Бар был пуст, Андрей изрядно вкидан, а у бармена, казалось, еще длиннее стала щетина на лице. Начинала сильно болеть голова, потому что пился Андрей уже долго, миновав «точку невозврата», когда человек либо ужирается окончательно и просто вырубается, или, перетерпев и закусив этот момент, остается в состоянии опьянения, но с более-менее мыслящей, но уже гудящей головой. Часовая стрелка биологических часов Андрея показывала «похмелье», минутная – «вискИ», а секундная – «вИски».
– Так, все. Праздничек окончен, всякая, в гости приглашенная, хуйня в моей голове может расходиться, а я залью свечи вискарем. – Андрей ударил двумя ладонями по стойке, одновременно с чем его голова провисла, как у отчаявшегося каторжника при виде ждущего его кнута, а глаза уже еле открывались.
– Как себя чувствуешь?
– Хочется расстреляться. Поэтому, думаю, самое верное – найти сейчас какую-нибудь страшную шкуру, обдолбаться с ней героином, кончить в нее, а через девять месяцев посмотреть, кто страшнее: мамка или то, что получилось.
– Ты омерзителен, вали из моего бара! – Бармен засмеялся, но дал понять, что Андрею стоит остановиться с выпивкой.
Сквозь сон уже слышался трамвай. В кровати было тепло и уютно, а подушка заботливо держала голову, лаская собой левую щеку спящего. На его лицо можно было бы по-разному отреагировать. Мать, увидев бы его, разрыдалась в переживаниях за то, как выглядит сынок; отец бы тряхнул за грудки, но после поставил бутылку пива; жена бы устроила разбор полетов; а незнакомец бы просто посмеялся над комичностью и шаржеобразностью выражения лица спящего. Красная от непонятной алкогольной кожной пигментации, молодая, неестественным образом деформированная морда, утопив свою левую часть в подушке, лежала, чуть пустив слюну из приоткрытых, слегка вытянутых в трубочку губ, и сколь тихо вдыхала относительно свежий комнатный воздух, столь сипло извергала отвратительный спиртовой перегар.

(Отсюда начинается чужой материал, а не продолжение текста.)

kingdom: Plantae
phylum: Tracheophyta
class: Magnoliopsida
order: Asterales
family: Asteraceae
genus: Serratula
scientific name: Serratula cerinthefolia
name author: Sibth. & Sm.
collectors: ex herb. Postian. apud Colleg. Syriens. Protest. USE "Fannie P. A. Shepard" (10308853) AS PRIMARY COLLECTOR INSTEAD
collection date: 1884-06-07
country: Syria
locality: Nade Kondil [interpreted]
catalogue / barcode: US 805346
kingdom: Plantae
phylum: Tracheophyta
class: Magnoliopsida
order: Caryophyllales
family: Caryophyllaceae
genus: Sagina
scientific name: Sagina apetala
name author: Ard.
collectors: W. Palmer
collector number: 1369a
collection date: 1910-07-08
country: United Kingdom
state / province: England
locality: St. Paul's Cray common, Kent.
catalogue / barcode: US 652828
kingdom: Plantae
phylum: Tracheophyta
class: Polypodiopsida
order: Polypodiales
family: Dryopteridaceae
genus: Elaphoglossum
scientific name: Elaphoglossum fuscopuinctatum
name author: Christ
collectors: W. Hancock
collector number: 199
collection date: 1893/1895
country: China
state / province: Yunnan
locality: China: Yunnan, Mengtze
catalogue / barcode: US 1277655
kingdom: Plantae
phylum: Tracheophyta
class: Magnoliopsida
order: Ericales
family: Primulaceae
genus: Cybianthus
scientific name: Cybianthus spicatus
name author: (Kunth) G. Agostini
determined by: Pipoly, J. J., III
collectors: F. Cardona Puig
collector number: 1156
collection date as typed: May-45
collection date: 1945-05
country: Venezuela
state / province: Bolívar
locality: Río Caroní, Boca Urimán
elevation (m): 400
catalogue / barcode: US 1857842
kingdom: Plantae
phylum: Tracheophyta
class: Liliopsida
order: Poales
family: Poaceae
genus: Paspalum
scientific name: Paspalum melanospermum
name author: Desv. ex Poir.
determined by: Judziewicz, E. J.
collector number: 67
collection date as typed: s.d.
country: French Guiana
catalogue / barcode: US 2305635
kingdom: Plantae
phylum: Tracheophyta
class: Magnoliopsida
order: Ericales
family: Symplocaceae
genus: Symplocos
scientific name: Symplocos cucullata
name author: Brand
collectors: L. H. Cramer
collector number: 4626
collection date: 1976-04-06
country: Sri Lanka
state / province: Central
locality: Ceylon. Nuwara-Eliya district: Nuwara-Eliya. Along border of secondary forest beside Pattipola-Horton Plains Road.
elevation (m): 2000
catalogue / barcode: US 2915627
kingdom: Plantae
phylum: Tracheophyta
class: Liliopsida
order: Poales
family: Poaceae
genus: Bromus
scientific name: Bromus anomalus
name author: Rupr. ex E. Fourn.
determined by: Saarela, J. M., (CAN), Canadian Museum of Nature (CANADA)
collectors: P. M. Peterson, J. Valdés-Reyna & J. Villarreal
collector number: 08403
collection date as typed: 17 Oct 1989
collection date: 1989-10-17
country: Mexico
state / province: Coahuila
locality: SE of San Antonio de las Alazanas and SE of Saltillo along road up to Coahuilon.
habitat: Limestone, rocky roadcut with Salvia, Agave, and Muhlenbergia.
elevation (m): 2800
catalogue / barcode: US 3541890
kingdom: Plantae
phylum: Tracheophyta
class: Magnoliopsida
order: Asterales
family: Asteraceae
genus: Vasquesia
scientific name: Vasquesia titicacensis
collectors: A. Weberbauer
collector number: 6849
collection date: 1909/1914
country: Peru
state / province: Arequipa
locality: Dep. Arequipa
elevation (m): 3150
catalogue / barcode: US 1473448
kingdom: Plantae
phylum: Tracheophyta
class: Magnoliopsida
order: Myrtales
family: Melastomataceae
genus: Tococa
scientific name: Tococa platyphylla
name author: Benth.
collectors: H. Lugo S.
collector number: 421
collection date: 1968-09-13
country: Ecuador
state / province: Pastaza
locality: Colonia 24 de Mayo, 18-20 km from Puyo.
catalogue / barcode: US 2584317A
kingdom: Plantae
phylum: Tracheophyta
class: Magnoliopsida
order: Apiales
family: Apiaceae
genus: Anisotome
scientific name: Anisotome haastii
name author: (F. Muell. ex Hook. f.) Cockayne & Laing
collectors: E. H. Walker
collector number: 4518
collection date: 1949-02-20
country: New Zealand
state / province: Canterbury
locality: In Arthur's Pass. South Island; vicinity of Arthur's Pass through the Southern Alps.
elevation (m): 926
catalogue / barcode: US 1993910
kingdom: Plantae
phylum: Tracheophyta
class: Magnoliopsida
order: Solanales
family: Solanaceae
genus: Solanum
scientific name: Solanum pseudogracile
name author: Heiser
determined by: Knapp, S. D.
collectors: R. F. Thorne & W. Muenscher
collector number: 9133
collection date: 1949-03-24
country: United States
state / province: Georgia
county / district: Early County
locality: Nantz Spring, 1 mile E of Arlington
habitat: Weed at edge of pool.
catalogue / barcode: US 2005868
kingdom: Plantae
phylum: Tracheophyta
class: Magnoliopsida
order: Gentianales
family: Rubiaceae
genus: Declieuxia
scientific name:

Уже на этой стадии пробуждения чувствовалась гулкая и непобедимая боль в висках, нараставшая с каждым следующим выдохом, который все ближе вел к пробуждению Андрея. Хотелось сделать все, что угодно, только бы не просыпаться. Даже после того, как сознание окончательно вернулось к лежащему, а его болезненные красные глаза открылись и уставились вперед, лицо ничуть не изменилось, не позволив ни одной мышце дернуться на себе.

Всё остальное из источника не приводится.